DepoCyte is a slow-release formulation of cytarabine designed for intrathecal administration. The goal of this multi-centre cohort study was to determine the safety and efficacy of DepoCyte for the intrathecal treatment of neoplastic meningitis due to breast cancer. DepoCyte 50 mg was injected once every 2 weeks for one month of induction therapy; responding patients were treated with an additional 3 months of consolidation therapy. All patients had metastatic breast cancer and a positive CSF cytology or neurologic findings characteristic of neoplastic meningitis. The median number of DepoCyte doses was 3, and 85% of patients completed the planned 1 month induction. Median follow up is currently 19 months. The primary endpoint was response, defined as conversion of the CSF cytology from positive to negative at all sites known to be positive, and the absence of neurologic progression at the time the cytologic conversion was documented. The response rate among the 43 evaluable patients was 28% (CI 95%: 14–41%); the intent-to-treat response rate was 21% (CI 95%: 12–34%). Median time to neurologic progression was 49 days (range 1–515+); median survival was 88 days (range 1–515+), and 1 year survival is projected to be 19%. The major adverse events were headache and arachnoiditis. When drug-related, these were largely of low grade, transient and reversible. Headache occurred on 11% of cycles; 90% were grade 1 or 2. Arachnoiditis occurred on 19% of cycles; 88% were grade 1 or 2. DepoCyte demonstrated activity in neoplastic meningitis due to breast cancer that is comparable to results reported with conventional intrathecal agents. However, this activity was achieved with one fourth as many intrathecal injections as typically required in conventional therapy. The every 2 week dose schedule is a major advantage for both patients and physicians.

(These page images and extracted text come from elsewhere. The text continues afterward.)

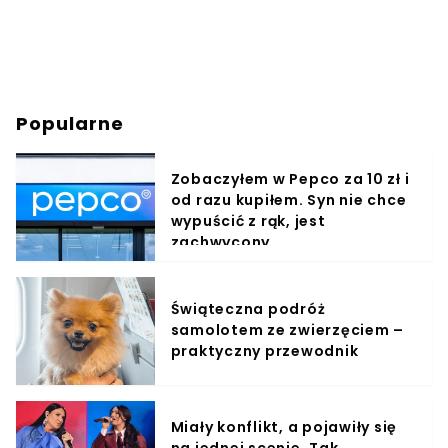
Popularne
Zobaczyłem w Pepco za 10 zł i
od razu kupiłem. Syn nie chce
wypuścić z rąk, jest
zachwycony
Świąteczna podróż
samolotem ze zwierzęciem –
praktyczny przewodnik
Miały konflikt, a pojawiły się
na jednej scenie. Tak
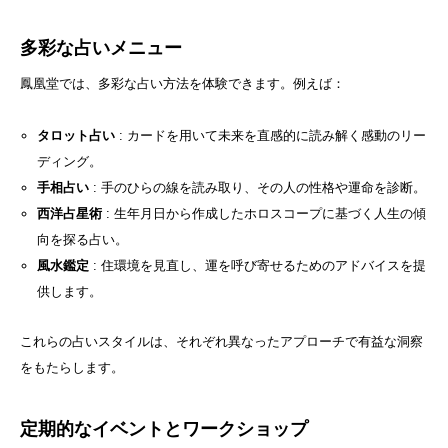
多彩な占いメニュー
鳳凰堂では、多彩な占い方法を体験できます。例えば：
タロット占い
: カードを用いて未来を直感的に読み解く感動のリー
ディング。
手相占い
: 手のひらの線を読み取り、その人の性格や運命を診断。
西洋占星術
: 生年月日から作成したホロスコープに基づく人生の傾
向を探る占い。
風水鑑定
: 住環境を見直し、運を呼び寄せるためのアドバイスを提
供します。
これらの占いスタイルは、それぞれ異なったアプローチで有益な洞察
をもたらします。
定期的なイベントとワークショップ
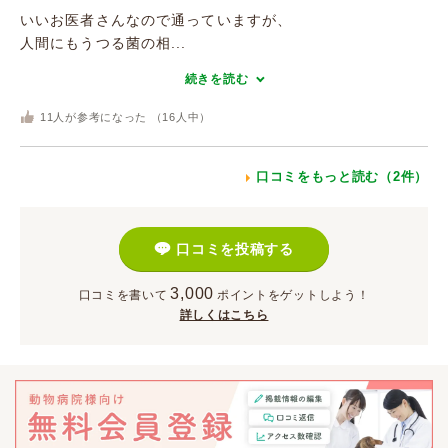
いいお医者さんなので通っていますが、
人間にもうつる菌の相...
続きを読む
11
人が参考になった （
16
人中）
口コミをもっと読む（2件）
口コミを投稿する
3,000
口コミを書いて
ポイント
をゲットしよう！
詳しくはこちら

Phase 2 trial of copper depletion and penicillamine as antiangiogenesis therapy of glioblastoma

Penicillamine is an oral agent used to treat intracerebral copper overload in Wilsons disease. Copper is a known regulator of angiogenesis; copper reduction inhibits experimental glioma growth and invasiveness. This study examined the feasibility, safety, and efficacy of creating a copper deficiency in human glioblastoma multiforme. Forty eligible patients with newly diagnosed glioblastoma multiforme began radiation therapy (6000 cGy in 30 fractions) in conjunction with a low-copper diet and escalating doses of penicillamine. Serum copper was measured at baseline and monthly. The primary end point of this study was overall survival compared to historical controls within the NABTT CNS Consortium database. The 25 males and 15 females who were enrolled had a median age of 54 years and a median Karnofsky performance status of 90. Surgical resection was performed in 83% of these patients. Normal serum copper levels at baseline (median, 130 microg/dl; range, 50-227 microg/dl) fell to the target range of <50 microg/dl (median, 42 microg/dl; range, 12-118 microg/dl) after two months. Penicillamine-induced hypocupremia was well tolerated for months. Drug-related myelosuppression, elevated liver function tests, and skin rash rapidly reversed with copper repletion. Median survival was 11.3 months, and progression-free survival was 7.1 months. Achievement of hypocupremia did not significantly increase survival. Although serum copper was effectively reduced by diet and penicillamine, this antiangiogenesis strategy did not improve survival in patients with glioblastoma multiforme.